┌────────

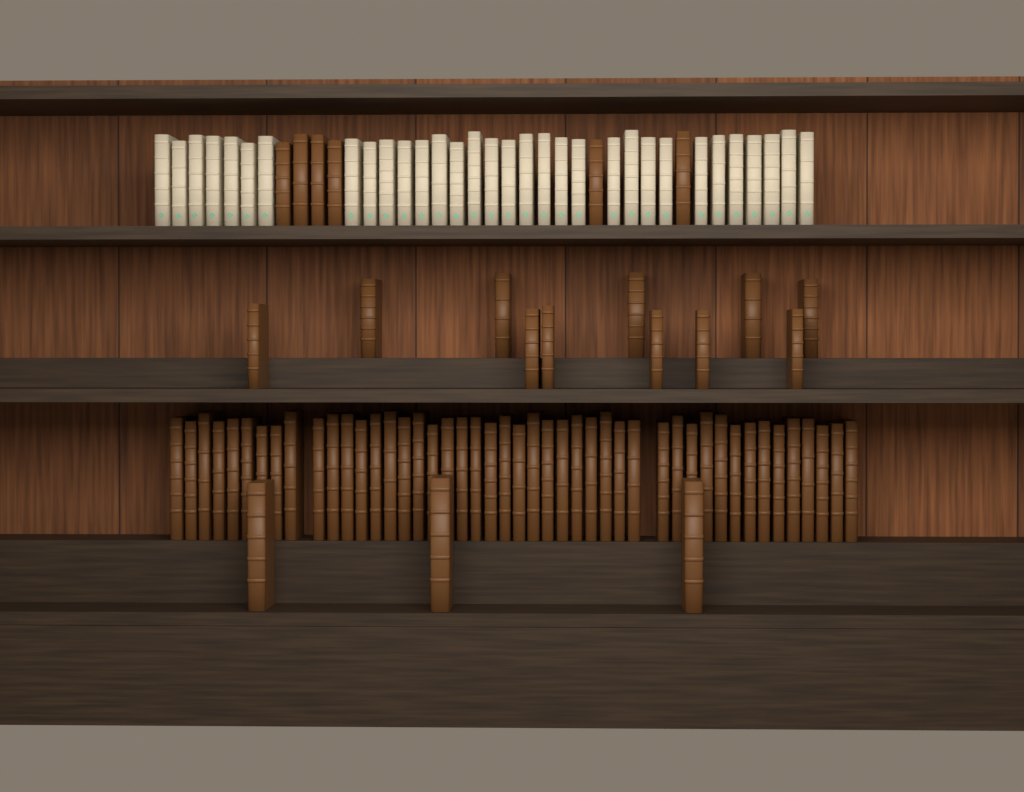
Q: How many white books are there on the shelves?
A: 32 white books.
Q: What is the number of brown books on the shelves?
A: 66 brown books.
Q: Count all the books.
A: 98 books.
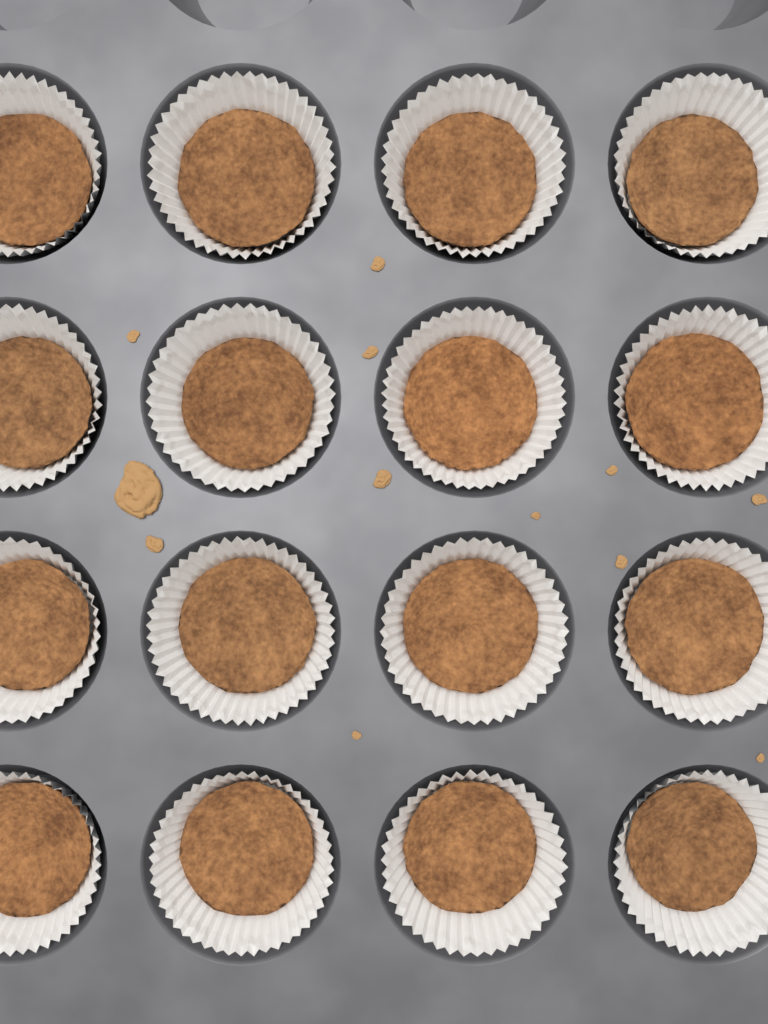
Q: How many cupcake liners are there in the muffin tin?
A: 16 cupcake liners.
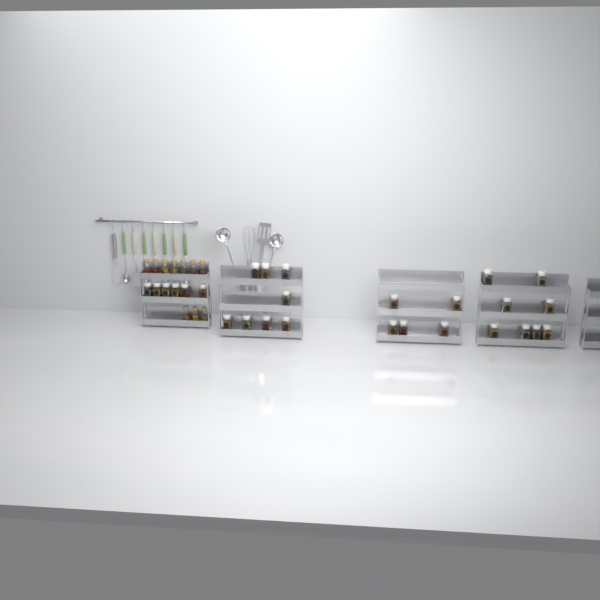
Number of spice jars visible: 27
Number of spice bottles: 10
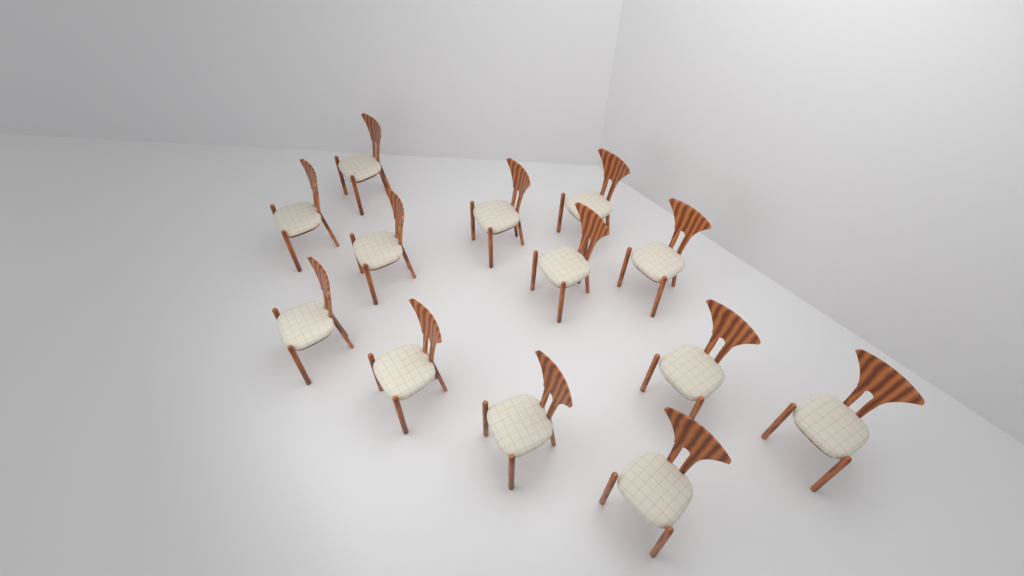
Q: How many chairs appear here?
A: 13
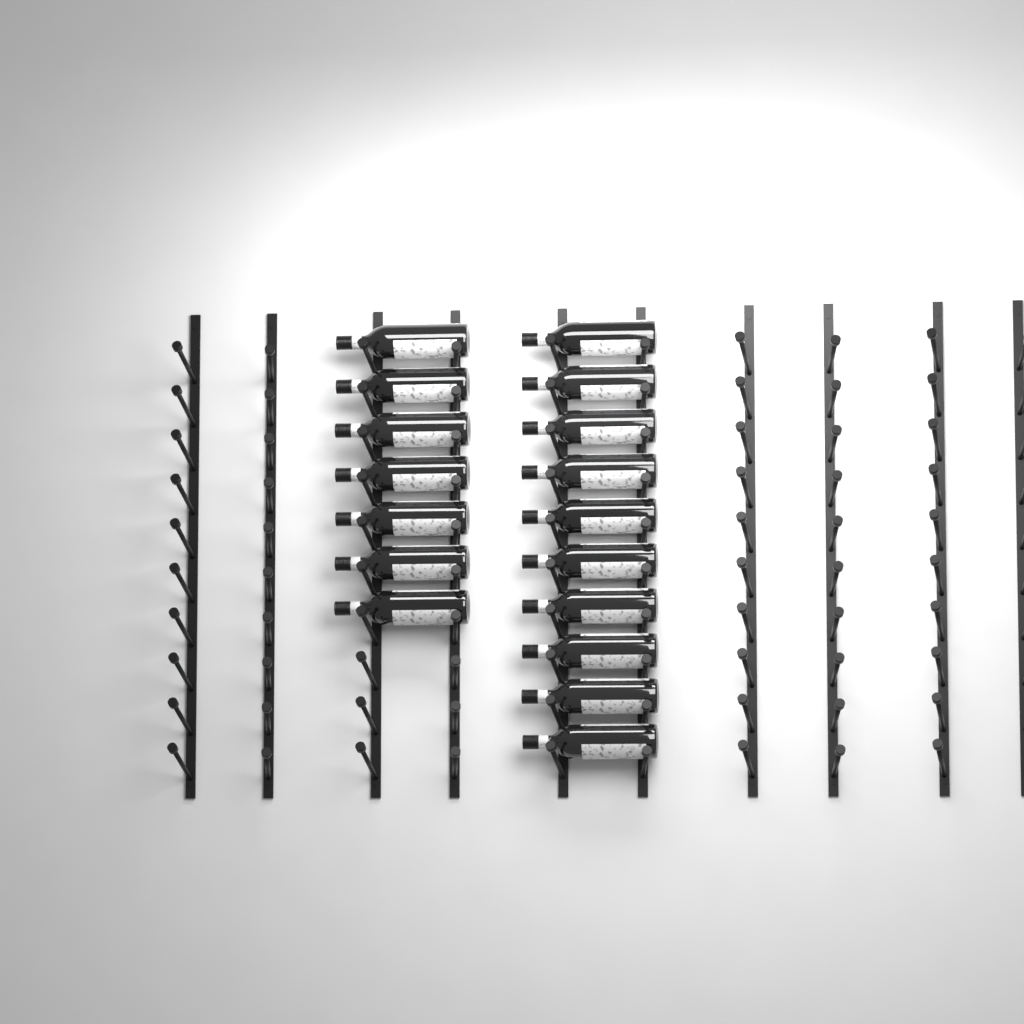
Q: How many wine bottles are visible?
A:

└────────

TASK:
Extract the text of all the items above verbatim, omitting the pictures.

FINAL ANSWER:
Q: How many white books are there on the shelves?
A: 32 white books.
Q: What is the number of brown books on the shelves?
A: 66 brown books.
Q: Count all the books.
A: 98 books.
Q: How many cupcake liners are there in the muffin tin?
A: 16 cupcake liners.
Number of spice jars visible: 27
Number of spice bottles: 10
Q: How many chairs appear here?
A: 13
Q: How many wine bottles are visible?
A:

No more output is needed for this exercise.